Hundreds of children with cystic fibrosis will have subsidised access to the life-changing medication Trikafta from May after a year-long campaign to subsidise the drug for people under 12.
The groundbreaking medication was added to the Pharmaceutical Benefits Scheme (PBS) in April last year, but only for those 12 years and over. Federal Health Minister Mark Butler will announce on Thursday the extension of the scheme to include six to 11-year-olds, reducing the cost to parents from nearly $22,000 a month to just $30 a script.
“We know Trikafta changes lives and that’s why the government moved as quickly as possible to make this treatment available for young Australians,” Butler said. “Children will be able to live and play, and plan for long, happy lives, just like their friends who weren’t born with a faulty gene.”
About 2500 children are born each year with cystic fibrosis, an inherited disease affecting cells that produce saliva, sweat, tears and mucus. The mutation causes mucus in the lungs and other parts of the body to become thick and sticky, resulting in persistent infections which over time cause irreversible damage to the lungs, organs and digestive system.
Harry Killoran is one of about 500 children who will benefit from the subsidised medication.
His daily treatment for cystic fibrosis includes taking up to 30 tablets, 20 minutes on a nebuliser and 30 minutes of physiotherapy, but that will change dramatically when he turns six and becomes eligible for Trikafta in August.
‘We’re just so excited that he’ll be able to access this drug, which will change his life.’
Sally, mother of Harry Killoran who has cystic fibrosis
His mother Sally said the medication would help level the playing field for the five-year-old, for whom playing sport is vital for maintaining lung health, and see her son grow to old age.
“He won’t be missing out on play dates and time away from school, and he’ll be able to thrive like every other five-year-old boy,” she said. “We’re just so excited that he’ll be able to access this drug, which will change his life.”

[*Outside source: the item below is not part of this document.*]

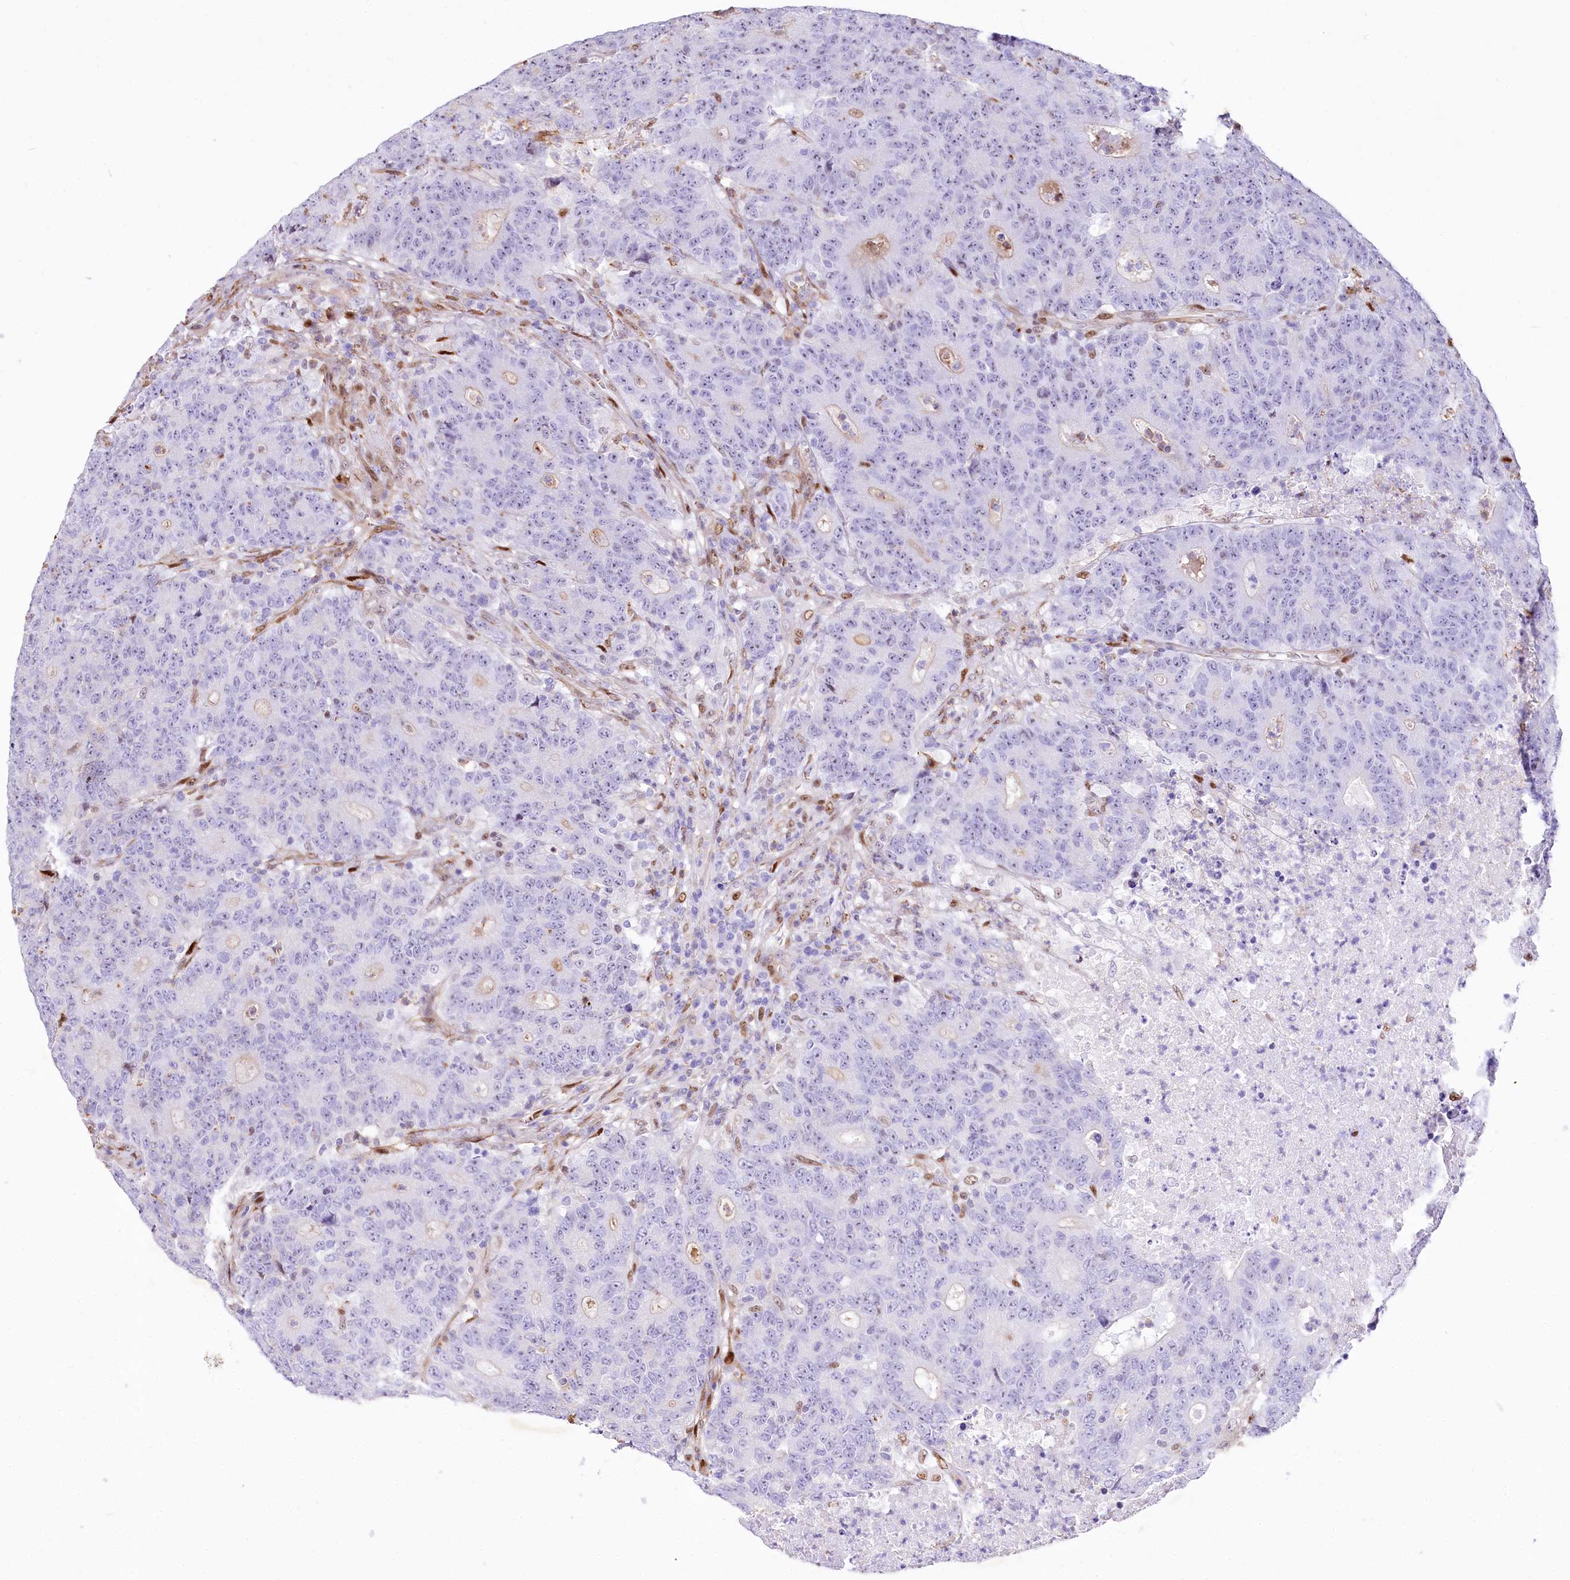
{"staining": {"intensity": "negative", "quantity": "none", "location": "none"}, "tissue": "colorectal cancer", "cell_type": "Tumor cells", "image_type": "cancer", "snomed": [{"axis": "morphology", "description": "Adenocarcinoma, NOS"}, {"axis": "topography", "description": "Colon"}], "caption": "Colorectal adenocarcinoma stained for a protein using immunohistochemistry displays no positivity tumor cells.", "gene": "PTMS", "patient": {"sex": "female", "age": 75}}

Until the introduction of Trikafta, the life expectancy of people with cystic fibrosis was in the 40s, but studies suggest children with early access to the drug can expect to live into their 70s, according to Bernadette Prentice, a paediatric respiratory physician at Sydney Children’s Hospital.

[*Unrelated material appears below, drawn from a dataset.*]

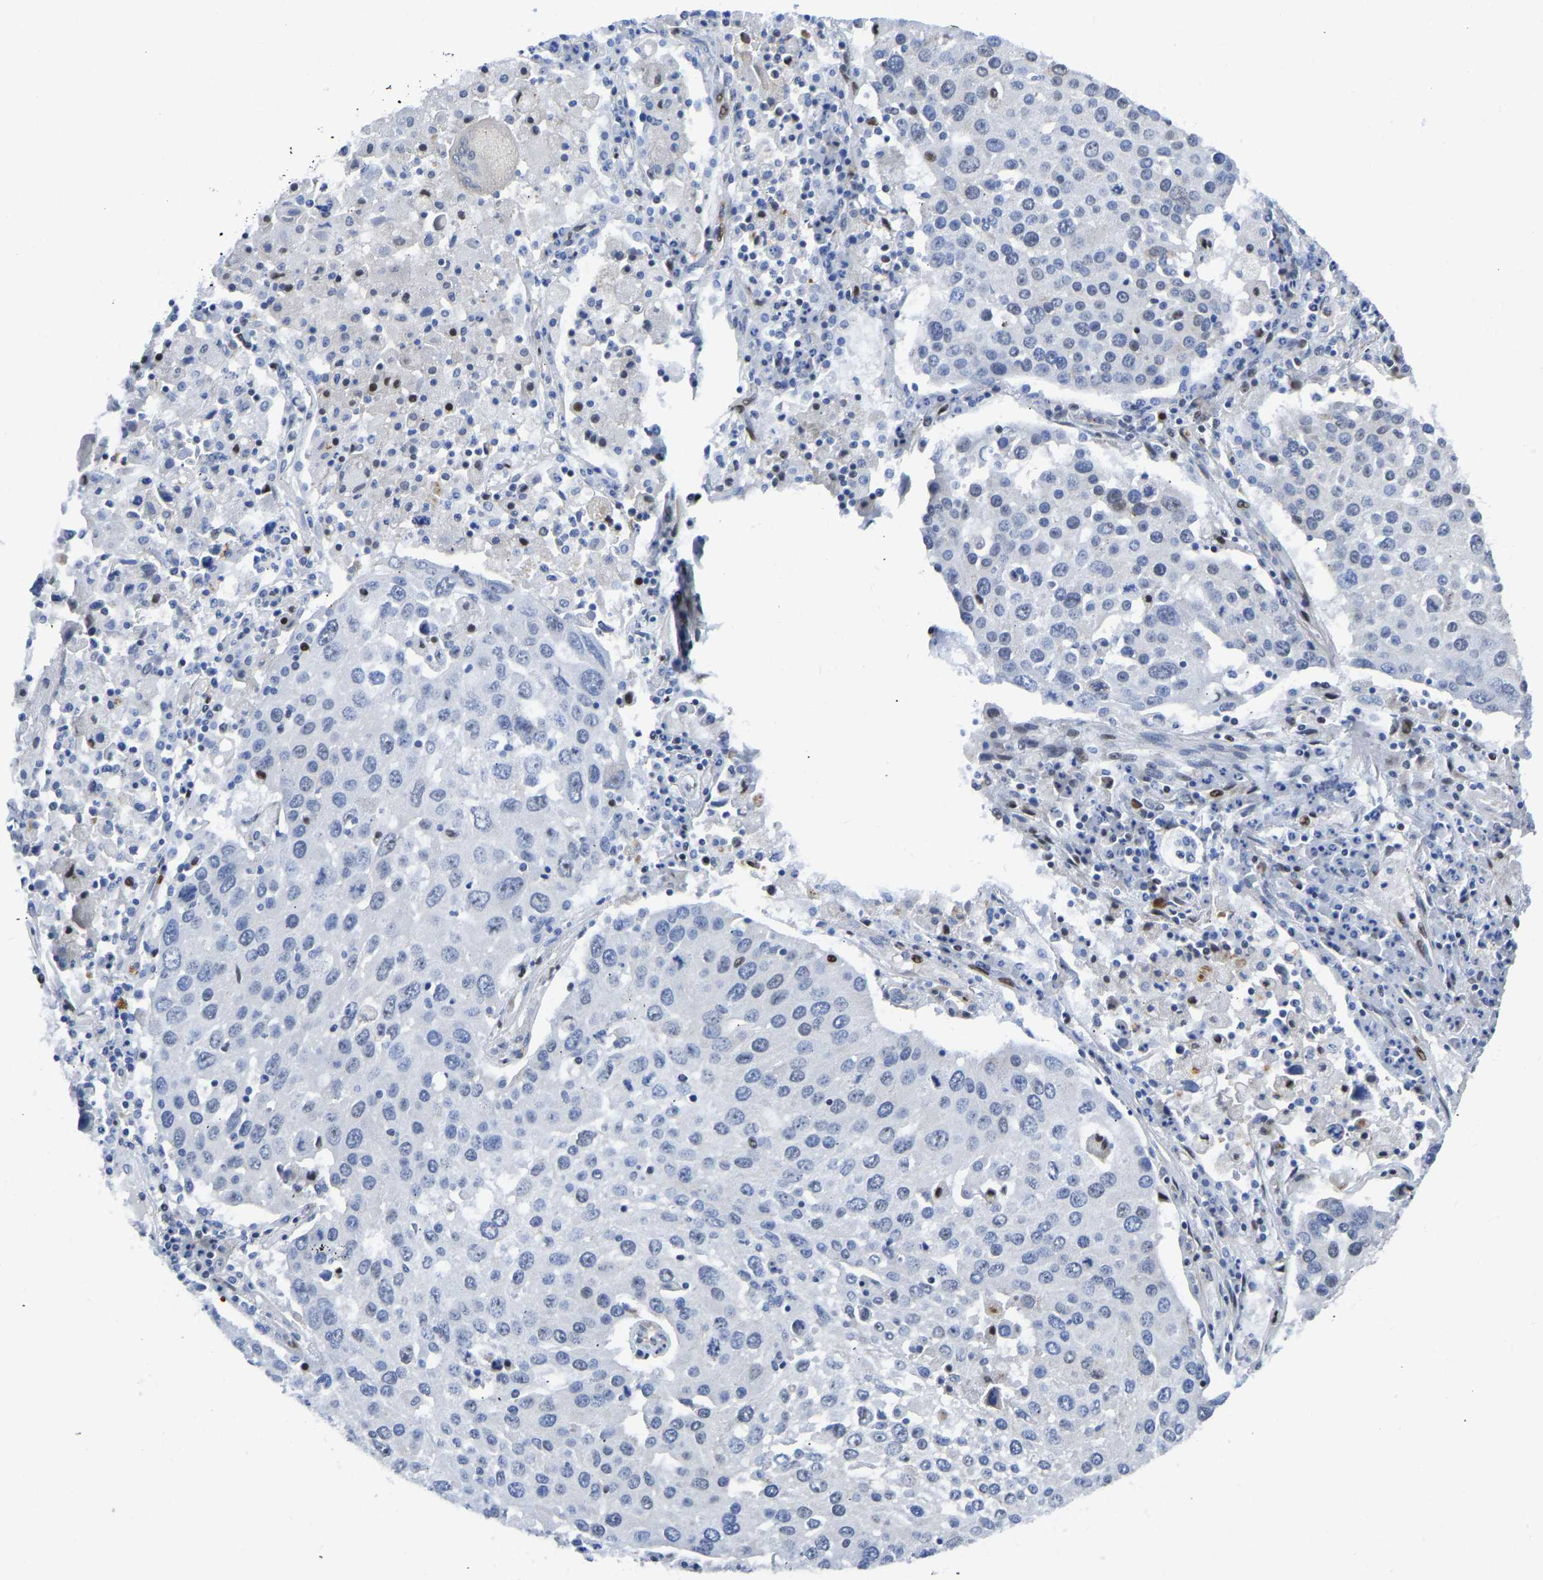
{"staining": {"intensity": "negative", "quantity": "none", "location": "none"}, "tissue": "lung cancer", "cell_type": "Tumor cells", "image_type": "cancer", "snomed": [{"axis": "morphology", "description": "Squamous cell carcinoma, NOS"}, {"axis": "topography", "description": "Lung"}], "caption": "Protein analysis of lung squamous cell carcinoma demonstrates no significant staining in tumor cells.", "gene": "HDAC5", "patient": {"sex": "male", "age": 65}}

“Parents who get told their little babies have cystic fibrosis … they’re told this is a life-limiting condition. We don’t have to tell them that anymore,” she said.
“They can expect their children to live long, healthy lives that are unlimited by treatments.
“It is an absolute game changer.”
Trikafta, manufactured by Vertex Pharmaceuticals, works by correcting the abnormal protein responsible for producing the sticky mucus affecting the lungs of cystic fibrosis patients. The corrected protein is sent to the surface of the lungs, allowing normal mucus to be created and the lungs to be cleared.
Patient lung function can improve within a week of taking Trikafta tablets, Prentice said.
Cystic Fibrosis Australia chief executive Jo Armstrong said the past few weeks had been an “emotional roller-coaster” as the Pharmaceutical Benefits Advisory Committee considered adding the drug.
“This has been something that the community has been campaigning for all year, and we’re really delighted that this has been fast-tracked and made available,” she said.
Armstrong said the lobby group would continue to push for therapies for children who are ineligible to receive Trikafta, including those with a rare form of the gene mutation or who don’t respond to the therapy.
“It’s a great step of progress, but we still have a long way to go to make sure that everybody has the right therapies that they need,” she said.